▶ _Exercise prompt_:
Reproduce the lines from the one containing "Chorzów, Gałeczki 36" through the one containing "Награда из стекла: символ", both included, with every "Bankomat" changed to "Geldautomat" and nothing else altered. Leave the pictures out of the output.

··· Source data

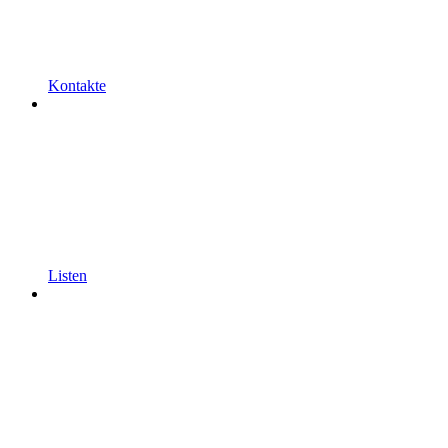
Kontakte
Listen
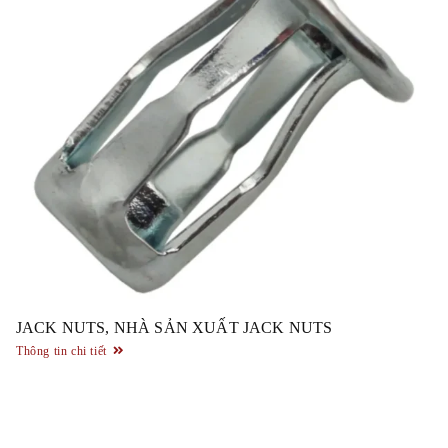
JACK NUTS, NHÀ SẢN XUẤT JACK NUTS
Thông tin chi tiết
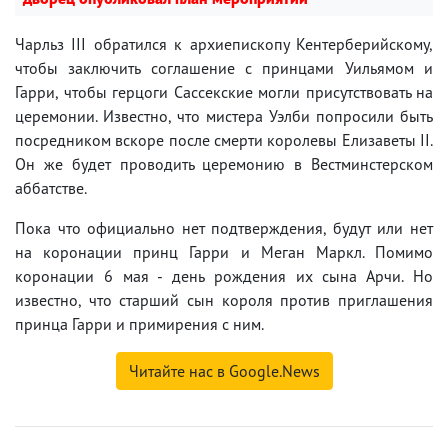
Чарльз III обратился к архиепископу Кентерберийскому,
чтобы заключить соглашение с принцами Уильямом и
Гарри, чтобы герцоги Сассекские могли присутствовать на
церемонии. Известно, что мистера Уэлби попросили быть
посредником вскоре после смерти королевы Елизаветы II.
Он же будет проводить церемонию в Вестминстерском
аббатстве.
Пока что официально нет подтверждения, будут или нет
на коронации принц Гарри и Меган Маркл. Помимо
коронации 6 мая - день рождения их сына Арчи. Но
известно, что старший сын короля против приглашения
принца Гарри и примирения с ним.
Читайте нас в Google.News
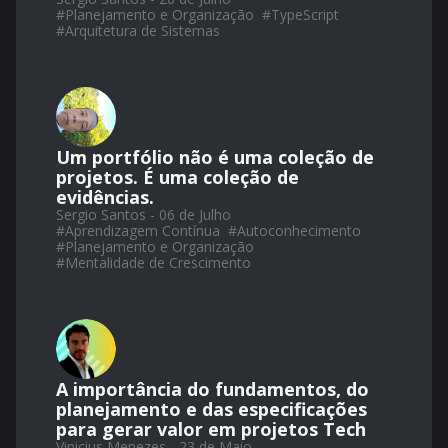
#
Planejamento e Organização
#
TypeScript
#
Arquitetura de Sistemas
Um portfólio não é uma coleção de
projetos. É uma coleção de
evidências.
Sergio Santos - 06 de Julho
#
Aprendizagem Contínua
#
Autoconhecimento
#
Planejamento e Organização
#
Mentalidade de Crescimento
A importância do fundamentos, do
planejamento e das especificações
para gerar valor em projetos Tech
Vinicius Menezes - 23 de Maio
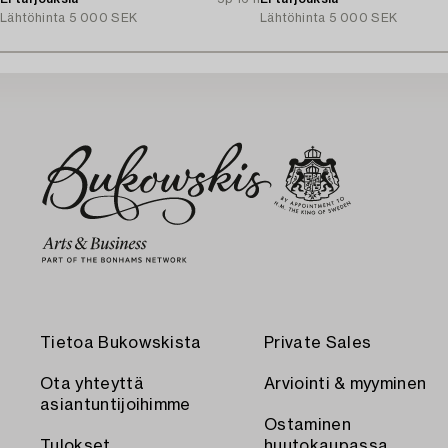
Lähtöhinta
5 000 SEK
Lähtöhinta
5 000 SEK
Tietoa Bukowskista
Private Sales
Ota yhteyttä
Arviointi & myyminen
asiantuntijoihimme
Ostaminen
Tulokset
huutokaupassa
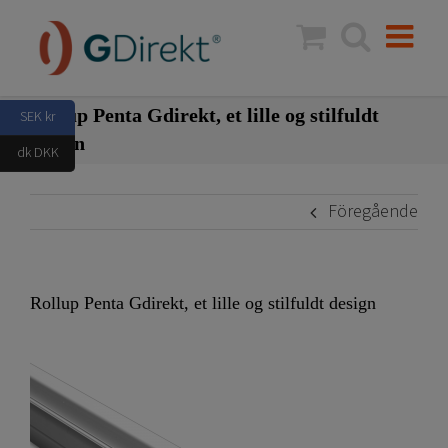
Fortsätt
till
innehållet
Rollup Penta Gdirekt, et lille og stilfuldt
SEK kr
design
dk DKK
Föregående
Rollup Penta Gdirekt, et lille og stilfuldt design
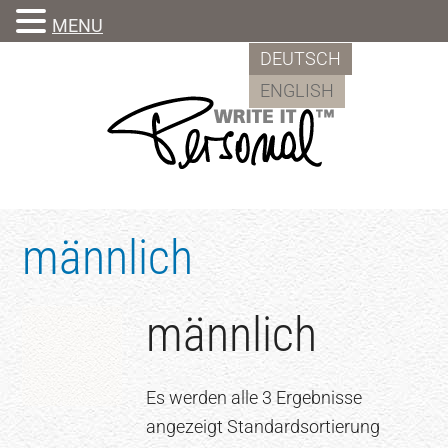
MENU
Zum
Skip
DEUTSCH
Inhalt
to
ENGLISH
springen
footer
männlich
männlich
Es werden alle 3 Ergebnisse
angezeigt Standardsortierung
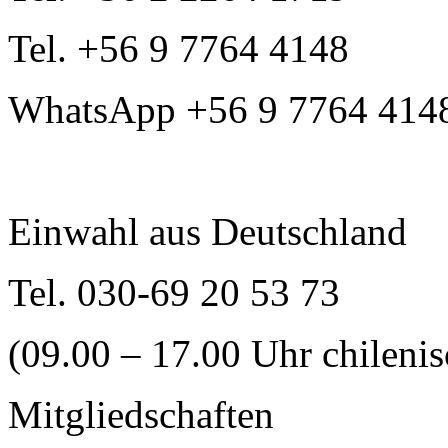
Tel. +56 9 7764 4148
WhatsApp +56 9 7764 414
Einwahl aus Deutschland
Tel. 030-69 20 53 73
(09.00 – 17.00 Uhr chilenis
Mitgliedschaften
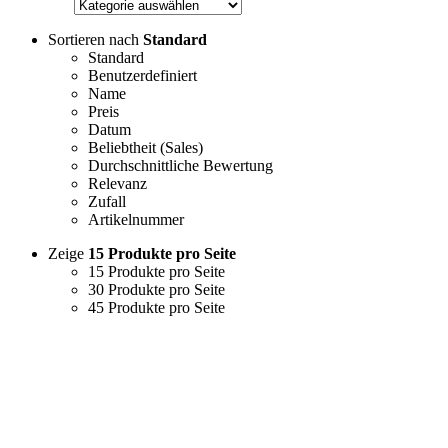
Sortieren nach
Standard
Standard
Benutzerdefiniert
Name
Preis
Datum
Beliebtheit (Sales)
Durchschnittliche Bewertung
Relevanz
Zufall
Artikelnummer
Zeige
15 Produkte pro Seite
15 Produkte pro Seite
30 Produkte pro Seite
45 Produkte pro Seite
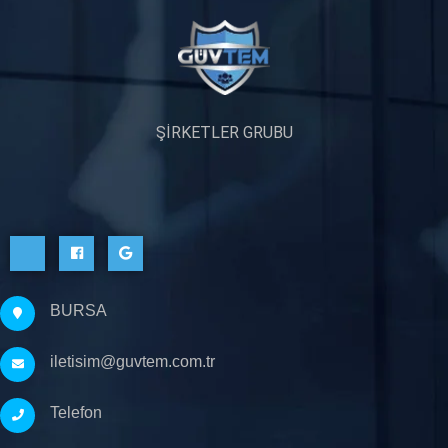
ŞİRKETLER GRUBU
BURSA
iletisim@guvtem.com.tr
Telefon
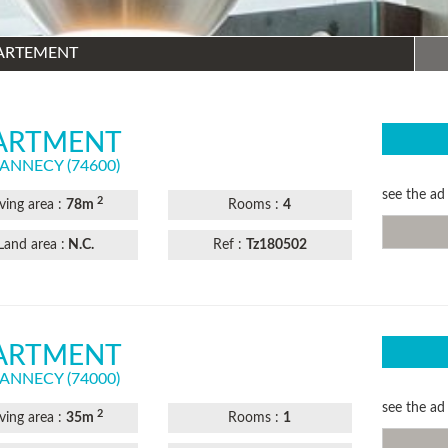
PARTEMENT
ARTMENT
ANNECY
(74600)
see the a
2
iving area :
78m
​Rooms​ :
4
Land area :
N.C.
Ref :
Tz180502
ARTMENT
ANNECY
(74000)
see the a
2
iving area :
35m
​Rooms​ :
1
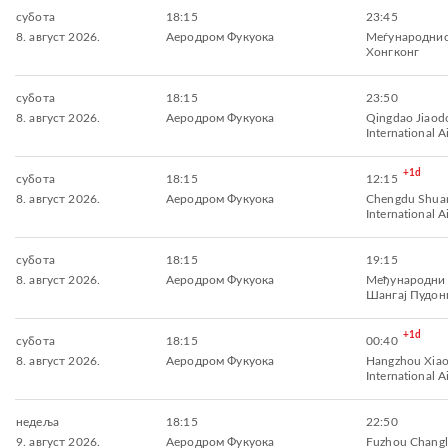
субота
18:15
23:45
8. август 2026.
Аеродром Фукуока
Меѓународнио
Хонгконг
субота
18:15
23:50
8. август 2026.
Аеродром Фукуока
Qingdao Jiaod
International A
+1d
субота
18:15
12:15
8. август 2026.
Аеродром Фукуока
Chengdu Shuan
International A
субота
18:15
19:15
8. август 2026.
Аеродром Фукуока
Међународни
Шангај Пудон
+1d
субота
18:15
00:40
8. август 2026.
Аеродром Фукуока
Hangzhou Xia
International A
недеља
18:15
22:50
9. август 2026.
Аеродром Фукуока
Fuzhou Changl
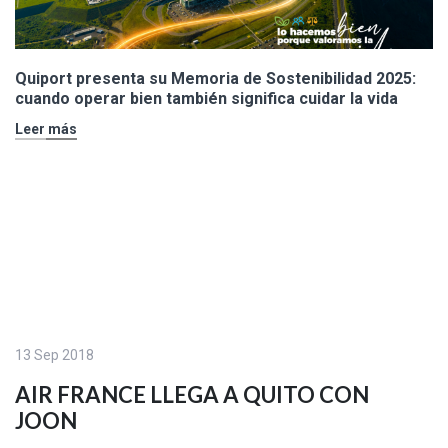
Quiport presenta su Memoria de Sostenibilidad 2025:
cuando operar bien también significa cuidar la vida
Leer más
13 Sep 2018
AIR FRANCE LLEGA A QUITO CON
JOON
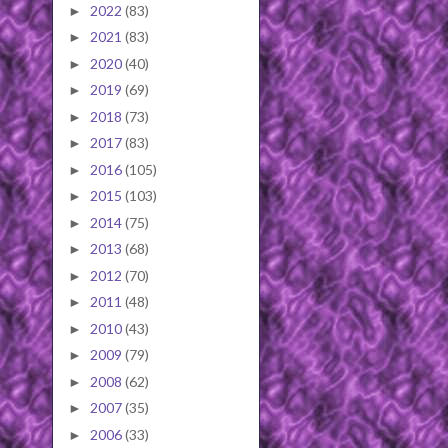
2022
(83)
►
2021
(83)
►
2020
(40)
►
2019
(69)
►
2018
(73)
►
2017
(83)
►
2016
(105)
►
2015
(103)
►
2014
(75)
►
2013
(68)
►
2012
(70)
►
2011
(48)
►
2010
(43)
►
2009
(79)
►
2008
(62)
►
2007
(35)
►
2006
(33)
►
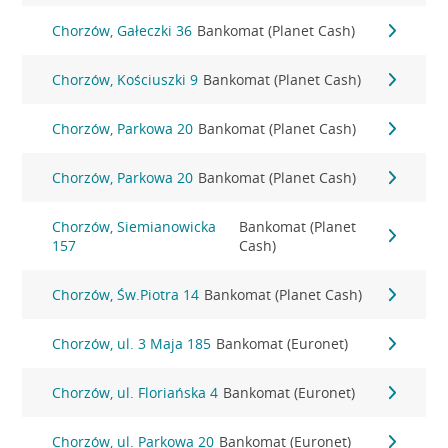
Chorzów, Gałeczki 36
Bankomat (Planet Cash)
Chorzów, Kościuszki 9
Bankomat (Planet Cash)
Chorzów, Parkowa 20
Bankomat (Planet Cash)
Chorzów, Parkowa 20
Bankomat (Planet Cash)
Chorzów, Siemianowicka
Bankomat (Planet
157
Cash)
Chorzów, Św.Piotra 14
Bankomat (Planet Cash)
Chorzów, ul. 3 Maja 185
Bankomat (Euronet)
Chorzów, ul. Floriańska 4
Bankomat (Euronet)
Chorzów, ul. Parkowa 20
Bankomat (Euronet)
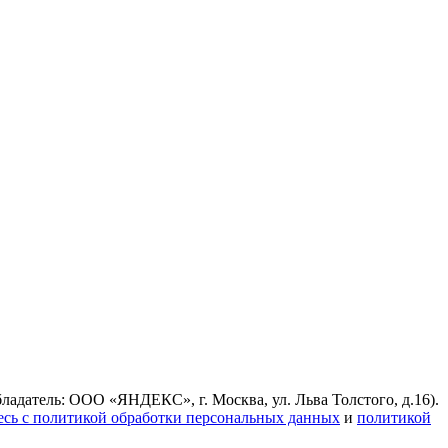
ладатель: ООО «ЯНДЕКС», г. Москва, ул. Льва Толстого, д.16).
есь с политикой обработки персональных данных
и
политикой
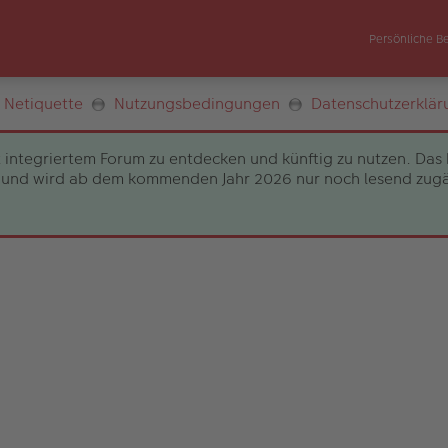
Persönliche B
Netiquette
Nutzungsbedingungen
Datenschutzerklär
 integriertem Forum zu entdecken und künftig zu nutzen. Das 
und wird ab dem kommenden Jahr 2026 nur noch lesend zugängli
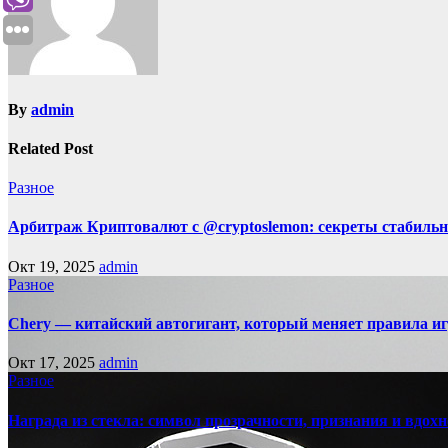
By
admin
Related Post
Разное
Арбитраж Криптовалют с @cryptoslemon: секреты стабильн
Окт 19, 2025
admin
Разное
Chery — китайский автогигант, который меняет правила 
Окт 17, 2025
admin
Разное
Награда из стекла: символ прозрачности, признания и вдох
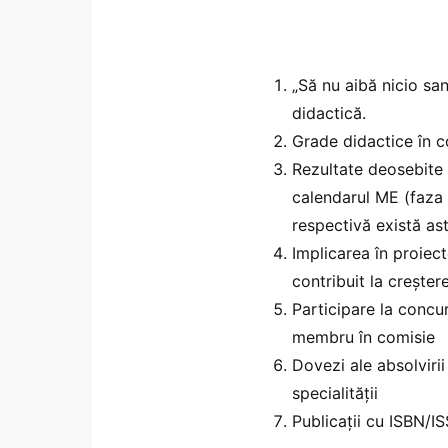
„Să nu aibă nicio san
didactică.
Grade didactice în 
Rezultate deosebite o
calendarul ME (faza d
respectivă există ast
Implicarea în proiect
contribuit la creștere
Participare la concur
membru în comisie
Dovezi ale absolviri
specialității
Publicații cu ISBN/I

······

▶ _Completed task_:
Chorzów, Gałeczki 36
Geldautomat (Planet Cash)
Chorzów, Kościuszki 9
Geldautomat (Planet Cash)
Chorzów, Parkowa 20
Geldautomat (Planet Cash)
Chorzów, Parkowa 20
Geldautomat (Planet Cash)
Chorzów, Siemianowicka
Geldautomat (Planet
157
Cash)
Chorzów, Św.Piotra 14
Geldautomat (Planet Cash)
Chorzów, ul. 3 Maja 185
Geldautomat (Euronet)
Chorzów, ul. Floriańska 4
Geldautomat (Euronet)
Chorzów, ul. Parkowa 20
Geldautomat (Euronet)
ладатель: ООО «ЯНДЕКС», г. Москва, ул. Льва Толстого, д.16).
есь с политикой обработки персональных данных
и
политикой
Persönliche B
Netiquette
Nutzungsbedingungen
Datenschutzerklär
 integriertem Forum zu entdecken und künftig zu nutzen. Das 
und wird ab dem kommenden Jahr 2026 nur noch lesend zugängli
By
admin
Related Post
Разное
Арбитраж Криптовалют с @cryptoslemon: секреты стабильн
Окт 19, 2025
admin
Разное
Chery — китайский автогигант, который меняет правила 
Окт 17, 2025
admin
Разное
Награда из стекла: символ прозрачности, признания и вдох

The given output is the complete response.